Task prompt.
Substitute "VIEW OFFER" for every "SEE DETAILS" in the material below and reproduce it with all other text unchanged. Leave out the pictures.

Data for review.

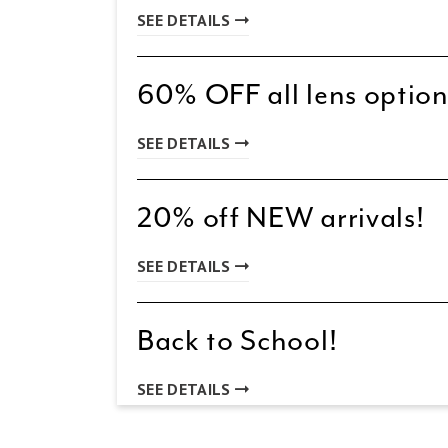
SEE DETAILS
60% OFF all lens option
SEE DETAILS
20% off NEW arrivals!
SEE DETAILS
Back to School!
SEE DETAILS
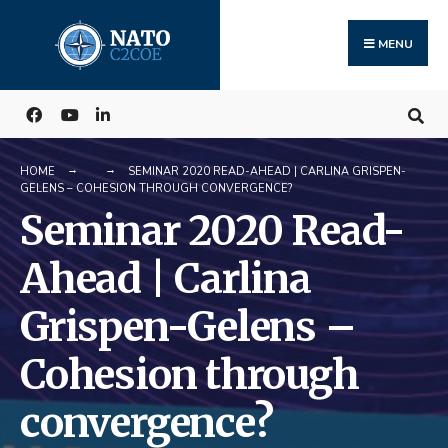
Search
Skip
for:
to
MENU
content
HOME
SEMINAR 2020 READ-AHEAD | CARLINA GRISPEN-
GELENS – COHESION THROUGH CONVERGENCE?
Seminar 2020 Read-
Ahead | Carlina
Grispen-Gelens –
Cohesion through
convergence?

Result of this task.
VIEW OFFER
60% OFF all lens option
VIEW OFFER
20% off NEW arrivals!
VIEW OFFER
Back to School!
VIEW OFFER
Search
Skip
for:
to
MENU
content
HOME
SEMINAR 2020 READ-AHEAD | CARLINA GRISPEN-
GELENS – COHESION THROUGH CONVERGENCE?
Seminar 2020 Read-
Ahead | Carlina
Grispen-Gelens –
Cohesion through
convergence?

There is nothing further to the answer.